Я уже никого и спешу к никому…
Это — Геннадий Гор.
Этот год нас омыл, как седьмая щелочь,
О которой мы, помнишь, когда-то читали?
Оттого нас и радует каждая мелочь,
Оттого и моложе как будто бы стали.
Это — Крандиевская, слова которой и дали название книге.
Для одних способом избыть блокадные страдания была попытка преодоления хаоса и абсурда — путем противопоставления им ясности, порядка, культуры, воли к смыслу. Для других (например, для Павла Зальцмана с его обэриутскими мотивами) — сосредоточенность на абсурде, погружение в отчаяние, растворение в хаосе.

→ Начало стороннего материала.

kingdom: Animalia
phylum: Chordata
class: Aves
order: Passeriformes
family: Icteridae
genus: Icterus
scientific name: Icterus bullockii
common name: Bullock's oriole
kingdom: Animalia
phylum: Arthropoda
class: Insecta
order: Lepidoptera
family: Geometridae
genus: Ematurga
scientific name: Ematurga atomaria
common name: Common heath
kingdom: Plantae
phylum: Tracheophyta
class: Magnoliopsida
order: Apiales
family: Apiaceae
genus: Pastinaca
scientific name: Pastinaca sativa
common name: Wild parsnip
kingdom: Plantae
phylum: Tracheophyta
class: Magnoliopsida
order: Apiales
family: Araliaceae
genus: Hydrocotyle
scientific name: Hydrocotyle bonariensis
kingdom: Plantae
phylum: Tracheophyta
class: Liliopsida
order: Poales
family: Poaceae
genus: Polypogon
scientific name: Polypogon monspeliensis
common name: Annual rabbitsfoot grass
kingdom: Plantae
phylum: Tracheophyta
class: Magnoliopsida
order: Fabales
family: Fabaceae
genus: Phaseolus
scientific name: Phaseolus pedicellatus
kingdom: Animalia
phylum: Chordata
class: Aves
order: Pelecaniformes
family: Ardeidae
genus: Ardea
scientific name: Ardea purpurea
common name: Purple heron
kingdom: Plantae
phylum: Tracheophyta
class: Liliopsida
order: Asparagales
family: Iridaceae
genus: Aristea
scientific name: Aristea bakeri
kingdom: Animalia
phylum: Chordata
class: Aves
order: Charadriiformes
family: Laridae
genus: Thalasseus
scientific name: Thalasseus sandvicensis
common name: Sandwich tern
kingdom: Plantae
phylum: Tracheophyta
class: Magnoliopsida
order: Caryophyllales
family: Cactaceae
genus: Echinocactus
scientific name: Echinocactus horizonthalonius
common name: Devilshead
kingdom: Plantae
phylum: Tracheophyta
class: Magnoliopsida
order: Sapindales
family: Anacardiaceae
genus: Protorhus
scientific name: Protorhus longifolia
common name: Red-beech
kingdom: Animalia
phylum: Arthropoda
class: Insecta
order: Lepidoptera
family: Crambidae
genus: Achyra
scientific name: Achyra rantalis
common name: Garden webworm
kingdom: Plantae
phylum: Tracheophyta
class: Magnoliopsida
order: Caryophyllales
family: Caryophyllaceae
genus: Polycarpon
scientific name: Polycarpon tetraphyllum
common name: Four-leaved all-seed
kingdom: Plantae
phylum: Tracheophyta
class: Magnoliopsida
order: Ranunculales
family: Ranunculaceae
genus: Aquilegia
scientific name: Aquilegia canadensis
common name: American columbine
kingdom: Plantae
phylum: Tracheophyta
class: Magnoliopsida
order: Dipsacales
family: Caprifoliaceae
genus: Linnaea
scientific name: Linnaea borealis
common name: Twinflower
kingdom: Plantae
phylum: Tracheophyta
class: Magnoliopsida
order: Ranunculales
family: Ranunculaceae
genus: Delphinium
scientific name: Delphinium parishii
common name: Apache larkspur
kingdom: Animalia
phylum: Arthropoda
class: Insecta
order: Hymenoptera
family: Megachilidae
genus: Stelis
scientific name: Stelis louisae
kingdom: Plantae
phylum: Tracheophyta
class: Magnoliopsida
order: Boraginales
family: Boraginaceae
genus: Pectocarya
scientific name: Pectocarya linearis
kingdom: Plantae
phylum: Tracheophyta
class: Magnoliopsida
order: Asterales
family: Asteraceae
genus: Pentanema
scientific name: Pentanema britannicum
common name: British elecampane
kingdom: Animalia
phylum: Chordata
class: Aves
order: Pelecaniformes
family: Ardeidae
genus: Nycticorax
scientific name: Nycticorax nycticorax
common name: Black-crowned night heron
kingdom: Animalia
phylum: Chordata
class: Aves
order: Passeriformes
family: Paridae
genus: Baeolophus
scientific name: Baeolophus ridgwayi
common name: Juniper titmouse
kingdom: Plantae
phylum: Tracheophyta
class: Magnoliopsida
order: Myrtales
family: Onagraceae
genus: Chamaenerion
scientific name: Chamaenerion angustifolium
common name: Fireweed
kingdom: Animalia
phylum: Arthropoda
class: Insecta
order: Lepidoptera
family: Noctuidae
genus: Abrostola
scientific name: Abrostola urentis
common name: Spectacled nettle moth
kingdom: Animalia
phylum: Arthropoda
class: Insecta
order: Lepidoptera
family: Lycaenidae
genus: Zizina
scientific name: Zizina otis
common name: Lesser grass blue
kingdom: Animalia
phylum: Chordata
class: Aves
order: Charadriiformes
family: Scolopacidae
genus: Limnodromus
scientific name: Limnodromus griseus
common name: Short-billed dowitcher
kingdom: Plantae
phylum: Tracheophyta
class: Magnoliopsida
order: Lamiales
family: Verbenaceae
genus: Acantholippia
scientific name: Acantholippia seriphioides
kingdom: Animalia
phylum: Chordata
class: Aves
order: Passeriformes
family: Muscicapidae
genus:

Едва ли не главный вопрос, поставленный автором, — вопрос блокадного зрения, того особого способа ви`дения происходящего, который тождественен способу существования. У каждого героя книги он свой. Свои настройки должны быть и у исследователя, рискнувшего к блокадной теме прикоснуться. «Чтобы заниматься блокадой, допустим блокадной поэзией, мне кажется необходимым стремиться к созданию новой оптики, к новому взгляду, который бы был одновременно взглядом реставратора и взглядом прозектора…» — размышляет об этом Полина Барскова.
Итак, стоит ли читать эту книгу — и стоило ли ее вообще писать? Сегодня представляется очевидным, что установка «если уж писать, то писать одно хорошее» — не только добровольное упрощение блокадной жизни нами, потомками, но и как бы вторичное омертвление умерших, которым мы не даем шанса предстать перед нами по-настоящему живыми. Впрочем, проблема тут скорее не нравственная, а гносеологическая или, если угодно, герменевтическая: насколько вообще мы, не пережившие, можем своим языком описывать опыт переживших; насколько адекватно их тексты могут интерпретироваться нами сегодня?
Так или иначе, попытаться все-таки стоит.